### [Exercise objective]
The listing below holds a line with "M1289 562 1301" and a line with "M953 0 952 16 963 43 1023 36". Reproduce those two lines exactly, plus everything between them.

[Available data — start]

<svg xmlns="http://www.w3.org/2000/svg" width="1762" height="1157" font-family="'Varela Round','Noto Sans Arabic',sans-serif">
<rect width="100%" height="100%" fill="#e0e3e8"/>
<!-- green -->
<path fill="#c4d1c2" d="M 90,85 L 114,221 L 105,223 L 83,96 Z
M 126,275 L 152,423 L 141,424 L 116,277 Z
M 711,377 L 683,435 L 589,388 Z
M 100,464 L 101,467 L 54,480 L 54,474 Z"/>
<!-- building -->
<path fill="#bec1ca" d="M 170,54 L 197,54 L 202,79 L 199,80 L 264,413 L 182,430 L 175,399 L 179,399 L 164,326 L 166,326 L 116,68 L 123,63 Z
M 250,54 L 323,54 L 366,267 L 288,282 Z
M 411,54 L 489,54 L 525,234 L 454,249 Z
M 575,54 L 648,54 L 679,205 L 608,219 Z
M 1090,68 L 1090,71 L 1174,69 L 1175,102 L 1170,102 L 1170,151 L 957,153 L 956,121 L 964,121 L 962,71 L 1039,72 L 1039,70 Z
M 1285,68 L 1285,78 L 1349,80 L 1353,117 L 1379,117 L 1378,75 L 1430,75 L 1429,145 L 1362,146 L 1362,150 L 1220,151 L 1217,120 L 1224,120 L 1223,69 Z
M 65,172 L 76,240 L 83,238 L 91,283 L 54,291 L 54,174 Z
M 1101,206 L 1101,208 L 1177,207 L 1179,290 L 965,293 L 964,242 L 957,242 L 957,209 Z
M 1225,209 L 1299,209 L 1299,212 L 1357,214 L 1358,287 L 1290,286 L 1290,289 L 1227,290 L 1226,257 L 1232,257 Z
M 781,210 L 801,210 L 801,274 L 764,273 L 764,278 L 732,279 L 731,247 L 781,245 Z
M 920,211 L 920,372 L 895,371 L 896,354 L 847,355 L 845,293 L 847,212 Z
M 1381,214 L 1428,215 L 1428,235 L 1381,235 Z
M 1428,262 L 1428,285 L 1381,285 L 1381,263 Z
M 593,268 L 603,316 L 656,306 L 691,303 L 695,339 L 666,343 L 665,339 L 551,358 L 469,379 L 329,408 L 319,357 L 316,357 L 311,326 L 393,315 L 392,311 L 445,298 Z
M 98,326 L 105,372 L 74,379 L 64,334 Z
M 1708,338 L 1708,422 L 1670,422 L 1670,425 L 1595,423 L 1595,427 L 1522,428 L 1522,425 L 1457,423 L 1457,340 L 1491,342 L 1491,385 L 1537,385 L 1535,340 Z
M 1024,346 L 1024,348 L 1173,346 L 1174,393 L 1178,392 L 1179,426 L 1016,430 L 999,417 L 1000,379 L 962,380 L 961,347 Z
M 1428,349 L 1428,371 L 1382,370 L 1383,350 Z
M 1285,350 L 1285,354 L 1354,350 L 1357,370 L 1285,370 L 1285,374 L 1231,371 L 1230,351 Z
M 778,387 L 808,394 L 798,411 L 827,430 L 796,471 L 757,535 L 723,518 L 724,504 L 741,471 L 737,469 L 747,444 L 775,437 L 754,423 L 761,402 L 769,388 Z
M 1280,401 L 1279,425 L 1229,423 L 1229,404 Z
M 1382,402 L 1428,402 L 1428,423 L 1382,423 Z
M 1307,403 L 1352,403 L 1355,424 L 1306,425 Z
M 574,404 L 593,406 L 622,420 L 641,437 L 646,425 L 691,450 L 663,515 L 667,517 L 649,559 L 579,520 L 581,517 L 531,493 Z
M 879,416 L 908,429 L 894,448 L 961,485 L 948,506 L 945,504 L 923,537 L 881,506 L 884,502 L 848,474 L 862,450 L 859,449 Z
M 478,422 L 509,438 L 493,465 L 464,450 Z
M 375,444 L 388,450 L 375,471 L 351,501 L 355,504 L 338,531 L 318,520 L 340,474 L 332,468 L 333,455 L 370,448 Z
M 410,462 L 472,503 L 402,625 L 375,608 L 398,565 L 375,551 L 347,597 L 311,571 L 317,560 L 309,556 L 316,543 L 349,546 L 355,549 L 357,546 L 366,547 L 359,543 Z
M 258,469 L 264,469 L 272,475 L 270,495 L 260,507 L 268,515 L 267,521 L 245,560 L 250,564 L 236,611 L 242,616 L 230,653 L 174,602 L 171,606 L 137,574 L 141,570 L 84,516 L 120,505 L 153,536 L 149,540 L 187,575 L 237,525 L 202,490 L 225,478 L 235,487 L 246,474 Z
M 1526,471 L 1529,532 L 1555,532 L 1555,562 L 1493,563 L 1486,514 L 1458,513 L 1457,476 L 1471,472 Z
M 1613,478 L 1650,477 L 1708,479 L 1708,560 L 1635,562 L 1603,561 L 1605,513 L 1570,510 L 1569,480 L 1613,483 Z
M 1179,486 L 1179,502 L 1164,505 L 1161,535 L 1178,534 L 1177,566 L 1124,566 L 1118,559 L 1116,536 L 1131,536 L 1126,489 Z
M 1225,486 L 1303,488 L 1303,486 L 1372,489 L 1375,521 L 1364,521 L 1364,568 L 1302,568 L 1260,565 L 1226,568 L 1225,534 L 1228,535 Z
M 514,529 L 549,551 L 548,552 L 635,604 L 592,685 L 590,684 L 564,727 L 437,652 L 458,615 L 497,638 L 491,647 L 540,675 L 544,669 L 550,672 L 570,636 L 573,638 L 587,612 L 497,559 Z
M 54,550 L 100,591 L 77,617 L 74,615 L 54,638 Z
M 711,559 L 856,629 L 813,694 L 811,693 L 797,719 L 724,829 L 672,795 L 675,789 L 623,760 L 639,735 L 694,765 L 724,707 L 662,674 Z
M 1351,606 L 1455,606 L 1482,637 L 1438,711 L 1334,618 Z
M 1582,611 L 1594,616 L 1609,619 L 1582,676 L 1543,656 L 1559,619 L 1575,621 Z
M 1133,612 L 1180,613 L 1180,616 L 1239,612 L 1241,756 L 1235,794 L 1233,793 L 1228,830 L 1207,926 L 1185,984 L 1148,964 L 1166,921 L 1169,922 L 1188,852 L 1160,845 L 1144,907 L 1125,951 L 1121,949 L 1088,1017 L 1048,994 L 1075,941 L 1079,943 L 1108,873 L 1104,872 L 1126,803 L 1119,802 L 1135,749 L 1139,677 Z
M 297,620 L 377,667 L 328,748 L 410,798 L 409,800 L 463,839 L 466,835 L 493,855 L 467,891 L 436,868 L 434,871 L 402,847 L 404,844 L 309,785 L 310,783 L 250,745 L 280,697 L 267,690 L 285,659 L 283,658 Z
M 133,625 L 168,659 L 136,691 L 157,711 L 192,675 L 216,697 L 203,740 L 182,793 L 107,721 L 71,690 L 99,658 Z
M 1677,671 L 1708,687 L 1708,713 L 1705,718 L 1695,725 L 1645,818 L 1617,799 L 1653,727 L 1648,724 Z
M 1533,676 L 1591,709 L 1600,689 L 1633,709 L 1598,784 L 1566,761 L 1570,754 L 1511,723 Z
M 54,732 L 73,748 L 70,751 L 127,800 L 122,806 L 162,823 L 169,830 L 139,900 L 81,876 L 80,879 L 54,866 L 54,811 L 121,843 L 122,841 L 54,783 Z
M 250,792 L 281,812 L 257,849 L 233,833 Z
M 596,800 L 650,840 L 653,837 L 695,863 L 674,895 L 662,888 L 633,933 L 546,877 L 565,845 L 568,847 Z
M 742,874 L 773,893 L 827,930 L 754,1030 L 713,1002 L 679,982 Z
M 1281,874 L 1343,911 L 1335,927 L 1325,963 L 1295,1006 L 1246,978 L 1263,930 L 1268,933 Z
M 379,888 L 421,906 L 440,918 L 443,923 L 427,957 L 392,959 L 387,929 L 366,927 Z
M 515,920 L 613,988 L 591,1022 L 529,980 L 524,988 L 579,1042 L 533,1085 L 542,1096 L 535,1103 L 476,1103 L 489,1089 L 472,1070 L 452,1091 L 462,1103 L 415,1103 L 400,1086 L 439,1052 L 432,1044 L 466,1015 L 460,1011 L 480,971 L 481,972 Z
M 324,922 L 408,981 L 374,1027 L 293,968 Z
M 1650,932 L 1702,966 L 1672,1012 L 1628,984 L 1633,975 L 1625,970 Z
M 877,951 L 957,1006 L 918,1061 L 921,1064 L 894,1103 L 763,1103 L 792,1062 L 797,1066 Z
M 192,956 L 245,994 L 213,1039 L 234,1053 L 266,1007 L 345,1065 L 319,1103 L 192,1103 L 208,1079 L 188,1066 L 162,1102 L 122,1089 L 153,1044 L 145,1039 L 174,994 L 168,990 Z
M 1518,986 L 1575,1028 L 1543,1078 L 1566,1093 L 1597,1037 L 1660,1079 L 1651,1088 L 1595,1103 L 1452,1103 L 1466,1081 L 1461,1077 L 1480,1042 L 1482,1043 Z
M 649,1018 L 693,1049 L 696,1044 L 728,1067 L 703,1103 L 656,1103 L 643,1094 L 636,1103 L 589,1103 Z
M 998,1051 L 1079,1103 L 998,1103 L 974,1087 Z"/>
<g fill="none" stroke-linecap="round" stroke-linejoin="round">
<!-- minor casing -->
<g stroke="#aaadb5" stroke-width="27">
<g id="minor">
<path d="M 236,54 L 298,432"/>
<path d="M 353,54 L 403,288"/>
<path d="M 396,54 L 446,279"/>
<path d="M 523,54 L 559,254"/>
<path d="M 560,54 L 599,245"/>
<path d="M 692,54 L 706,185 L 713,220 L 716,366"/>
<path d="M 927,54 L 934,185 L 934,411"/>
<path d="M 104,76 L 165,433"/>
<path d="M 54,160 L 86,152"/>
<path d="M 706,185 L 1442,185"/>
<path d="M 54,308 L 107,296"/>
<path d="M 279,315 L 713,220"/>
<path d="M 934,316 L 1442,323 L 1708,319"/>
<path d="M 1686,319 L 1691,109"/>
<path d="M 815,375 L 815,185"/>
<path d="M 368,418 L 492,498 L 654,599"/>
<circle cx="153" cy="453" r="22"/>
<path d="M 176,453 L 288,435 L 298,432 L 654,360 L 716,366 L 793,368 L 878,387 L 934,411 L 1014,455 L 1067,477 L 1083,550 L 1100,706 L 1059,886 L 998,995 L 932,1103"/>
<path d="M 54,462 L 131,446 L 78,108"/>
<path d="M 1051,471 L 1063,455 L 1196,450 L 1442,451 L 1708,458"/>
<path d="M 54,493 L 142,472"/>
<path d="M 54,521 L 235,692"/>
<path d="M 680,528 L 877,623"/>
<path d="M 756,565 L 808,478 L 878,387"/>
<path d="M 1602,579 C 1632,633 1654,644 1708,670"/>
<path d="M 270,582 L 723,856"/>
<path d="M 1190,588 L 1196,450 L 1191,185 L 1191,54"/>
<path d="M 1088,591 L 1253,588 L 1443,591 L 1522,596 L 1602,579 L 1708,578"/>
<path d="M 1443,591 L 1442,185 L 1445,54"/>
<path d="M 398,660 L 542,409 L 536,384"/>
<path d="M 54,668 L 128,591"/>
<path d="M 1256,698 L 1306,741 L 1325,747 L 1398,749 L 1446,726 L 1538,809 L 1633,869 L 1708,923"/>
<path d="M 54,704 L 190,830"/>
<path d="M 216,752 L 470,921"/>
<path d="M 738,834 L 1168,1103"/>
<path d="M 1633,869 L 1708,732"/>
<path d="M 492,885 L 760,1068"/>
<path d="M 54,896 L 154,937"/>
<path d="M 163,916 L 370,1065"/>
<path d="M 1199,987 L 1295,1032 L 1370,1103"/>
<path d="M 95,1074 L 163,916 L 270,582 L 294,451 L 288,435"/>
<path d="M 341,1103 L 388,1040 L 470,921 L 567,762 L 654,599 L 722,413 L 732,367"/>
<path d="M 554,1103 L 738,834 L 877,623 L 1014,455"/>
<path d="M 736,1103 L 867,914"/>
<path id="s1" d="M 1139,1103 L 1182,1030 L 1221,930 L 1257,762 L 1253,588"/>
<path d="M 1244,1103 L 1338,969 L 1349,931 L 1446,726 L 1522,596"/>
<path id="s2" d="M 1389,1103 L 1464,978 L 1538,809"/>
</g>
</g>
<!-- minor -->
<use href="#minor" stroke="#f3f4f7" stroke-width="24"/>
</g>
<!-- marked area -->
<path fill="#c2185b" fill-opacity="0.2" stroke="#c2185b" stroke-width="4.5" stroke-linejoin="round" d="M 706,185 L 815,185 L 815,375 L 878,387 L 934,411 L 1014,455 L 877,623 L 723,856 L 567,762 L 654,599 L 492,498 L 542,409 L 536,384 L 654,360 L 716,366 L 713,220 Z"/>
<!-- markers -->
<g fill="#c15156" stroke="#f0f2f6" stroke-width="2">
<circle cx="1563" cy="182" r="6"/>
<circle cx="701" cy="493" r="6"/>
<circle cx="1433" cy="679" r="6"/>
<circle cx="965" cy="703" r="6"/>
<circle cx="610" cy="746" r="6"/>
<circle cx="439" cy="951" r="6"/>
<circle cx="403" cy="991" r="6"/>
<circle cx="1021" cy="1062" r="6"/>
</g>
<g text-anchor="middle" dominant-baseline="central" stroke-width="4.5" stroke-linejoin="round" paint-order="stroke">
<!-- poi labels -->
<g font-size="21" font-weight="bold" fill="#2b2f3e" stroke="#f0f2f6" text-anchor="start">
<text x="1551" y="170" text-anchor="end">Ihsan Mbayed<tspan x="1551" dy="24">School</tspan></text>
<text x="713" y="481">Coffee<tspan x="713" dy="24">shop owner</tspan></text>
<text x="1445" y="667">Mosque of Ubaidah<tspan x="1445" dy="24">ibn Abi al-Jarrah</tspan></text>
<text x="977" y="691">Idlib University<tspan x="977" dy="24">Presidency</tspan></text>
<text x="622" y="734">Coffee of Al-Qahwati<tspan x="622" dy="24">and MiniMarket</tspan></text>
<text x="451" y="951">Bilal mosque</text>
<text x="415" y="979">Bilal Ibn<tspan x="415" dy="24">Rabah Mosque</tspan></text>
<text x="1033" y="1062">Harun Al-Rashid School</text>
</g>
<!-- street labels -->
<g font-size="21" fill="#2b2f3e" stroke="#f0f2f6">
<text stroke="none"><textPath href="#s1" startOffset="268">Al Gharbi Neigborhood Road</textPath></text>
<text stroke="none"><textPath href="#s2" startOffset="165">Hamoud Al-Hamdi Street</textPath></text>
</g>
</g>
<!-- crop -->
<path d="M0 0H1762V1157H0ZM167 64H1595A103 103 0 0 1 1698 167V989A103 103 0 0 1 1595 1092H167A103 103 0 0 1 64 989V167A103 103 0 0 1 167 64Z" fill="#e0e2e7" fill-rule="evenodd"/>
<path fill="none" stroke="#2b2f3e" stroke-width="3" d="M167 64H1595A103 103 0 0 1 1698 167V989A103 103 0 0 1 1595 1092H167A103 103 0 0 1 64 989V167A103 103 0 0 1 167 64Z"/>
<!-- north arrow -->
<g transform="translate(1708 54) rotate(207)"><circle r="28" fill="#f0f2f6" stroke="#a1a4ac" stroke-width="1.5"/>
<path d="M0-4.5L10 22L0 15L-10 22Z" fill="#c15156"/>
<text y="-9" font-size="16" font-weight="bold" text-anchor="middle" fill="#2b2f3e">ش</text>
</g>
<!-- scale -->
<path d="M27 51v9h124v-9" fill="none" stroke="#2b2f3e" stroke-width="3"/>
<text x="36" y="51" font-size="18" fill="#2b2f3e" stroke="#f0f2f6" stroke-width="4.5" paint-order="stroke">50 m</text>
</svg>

[Available data — finish]
[Available data — start]

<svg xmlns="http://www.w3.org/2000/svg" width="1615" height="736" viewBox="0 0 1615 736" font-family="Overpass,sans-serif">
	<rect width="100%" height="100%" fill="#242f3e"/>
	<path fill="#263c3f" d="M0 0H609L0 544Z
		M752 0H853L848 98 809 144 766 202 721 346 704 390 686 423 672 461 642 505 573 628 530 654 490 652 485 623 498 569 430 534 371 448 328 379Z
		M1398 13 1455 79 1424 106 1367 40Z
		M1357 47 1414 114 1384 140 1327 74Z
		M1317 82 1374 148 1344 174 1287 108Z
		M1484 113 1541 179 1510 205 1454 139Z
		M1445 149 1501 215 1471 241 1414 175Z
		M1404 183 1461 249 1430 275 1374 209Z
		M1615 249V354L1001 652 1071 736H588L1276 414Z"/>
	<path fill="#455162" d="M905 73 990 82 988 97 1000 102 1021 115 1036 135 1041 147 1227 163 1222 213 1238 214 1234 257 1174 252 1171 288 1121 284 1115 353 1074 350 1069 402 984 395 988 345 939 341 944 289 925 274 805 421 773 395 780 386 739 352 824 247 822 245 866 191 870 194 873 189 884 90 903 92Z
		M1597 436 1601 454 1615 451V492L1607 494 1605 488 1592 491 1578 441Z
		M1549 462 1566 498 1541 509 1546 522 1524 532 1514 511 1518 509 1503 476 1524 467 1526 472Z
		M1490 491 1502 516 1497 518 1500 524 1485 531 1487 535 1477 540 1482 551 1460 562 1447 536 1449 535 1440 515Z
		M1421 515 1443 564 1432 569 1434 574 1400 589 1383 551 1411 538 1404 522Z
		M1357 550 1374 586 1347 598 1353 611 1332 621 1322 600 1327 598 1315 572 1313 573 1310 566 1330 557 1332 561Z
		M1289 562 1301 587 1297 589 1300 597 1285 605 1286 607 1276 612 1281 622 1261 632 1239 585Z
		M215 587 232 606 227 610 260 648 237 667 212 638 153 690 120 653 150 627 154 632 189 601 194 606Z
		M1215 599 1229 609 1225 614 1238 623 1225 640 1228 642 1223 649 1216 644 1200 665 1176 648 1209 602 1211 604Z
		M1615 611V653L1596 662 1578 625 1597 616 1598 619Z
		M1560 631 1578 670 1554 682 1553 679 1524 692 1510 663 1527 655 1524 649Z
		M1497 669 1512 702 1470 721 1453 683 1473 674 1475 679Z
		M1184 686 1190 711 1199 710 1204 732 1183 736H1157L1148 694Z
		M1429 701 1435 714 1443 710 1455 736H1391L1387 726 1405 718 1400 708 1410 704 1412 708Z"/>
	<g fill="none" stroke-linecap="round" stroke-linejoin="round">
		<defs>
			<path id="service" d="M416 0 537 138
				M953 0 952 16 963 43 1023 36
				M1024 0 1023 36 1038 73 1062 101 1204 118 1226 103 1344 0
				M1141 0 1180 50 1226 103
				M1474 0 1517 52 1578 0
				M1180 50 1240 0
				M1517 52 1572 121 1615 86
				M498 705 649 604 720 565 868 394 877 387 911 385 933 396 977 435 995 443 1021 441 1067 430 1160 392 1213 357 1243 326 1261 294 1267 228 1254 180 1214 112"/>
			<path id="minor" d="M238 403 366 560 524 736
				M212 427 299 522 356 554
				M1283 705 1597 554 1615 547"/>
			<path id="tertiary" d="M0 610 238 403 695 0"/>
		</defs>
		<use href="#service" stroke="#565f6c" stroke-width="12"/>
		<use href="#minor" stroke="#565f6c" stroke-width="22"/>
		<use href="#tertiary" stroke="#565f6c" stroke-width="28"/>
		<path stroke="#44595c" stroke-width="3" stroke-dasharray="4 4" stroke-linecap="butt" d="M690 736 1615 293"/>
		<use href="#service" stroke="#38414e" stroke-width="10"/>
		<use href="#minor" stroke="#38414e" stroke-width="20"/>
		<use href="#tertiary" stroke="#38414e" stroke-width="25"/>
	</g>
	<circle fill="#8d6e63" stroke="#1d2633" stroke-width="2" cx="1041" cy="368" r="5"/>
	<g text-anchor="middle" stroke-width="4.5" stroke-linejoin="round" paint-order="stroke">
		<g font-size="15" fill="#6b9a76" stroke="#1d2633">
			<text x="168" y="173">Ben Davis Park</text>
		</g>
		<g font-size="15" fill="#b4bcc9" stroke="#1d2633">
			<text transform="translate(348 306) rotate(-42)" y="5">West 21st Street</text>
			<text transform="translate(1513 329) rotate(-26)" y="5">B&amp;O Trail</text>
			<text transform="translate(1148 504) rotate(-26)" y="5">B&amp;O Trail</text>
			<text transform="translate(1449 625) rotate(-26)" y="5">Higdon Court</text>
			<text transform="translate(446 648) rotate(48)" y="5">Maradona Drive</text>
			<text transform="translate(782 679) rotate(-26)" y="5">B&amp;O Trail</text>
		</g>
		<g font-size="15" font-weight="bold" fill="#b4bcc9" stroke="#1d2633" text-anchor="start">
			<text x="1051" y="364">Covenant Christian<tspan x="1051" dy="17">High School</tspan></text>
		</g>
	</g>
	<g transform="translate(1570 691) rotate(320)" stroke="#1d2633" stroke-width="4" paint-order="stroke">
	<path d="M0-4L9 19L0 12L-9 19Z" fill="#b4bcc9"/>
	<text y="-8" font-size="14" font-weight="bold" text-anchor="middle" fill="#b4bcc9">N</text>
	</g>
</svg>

[Available data — finish]

### [Exercise output]
		M1289 562 1301 587 1297 589 1300 597 1285 605 1286 607 1276 612 1281 622 1261 632 1239 585Z
		M215 587 232 606 227 610 260 648 237 667 212 638 153 690 120 653 150 627 154 632 189 601 194 606Z
		M1215 599 1229 609 1225 614 1238 623 1225 640 1228 642 1223 649 1216 644 1200 665 1176 648 1209 602 1211 604Z
		M1615 611V653L1596 662 1578 625 1597 616 1598 619Z
		M1560 631 1578 670 1554 682 1553 679 1524 692 1510 663 1527 655 1524 649Z
		M1497 669 1512 702 1470 721 1453 683 1473 674 1475 679Z
		M1184 686 1190 711 1199 710 1204 732 1183 736H1157L1148 694Z
		M1429 701 1435 714 1443 710 1455 736H1391L1387 726 1405 718 1400 708 1410 704 1412 708Z"/>
	<g fill="none" stroke-linecap="round" stroke-linejoin="round">
		<defs>
			<path id="service" d="M416 0 537 138
				M953 0 952 16 963 43 1023 36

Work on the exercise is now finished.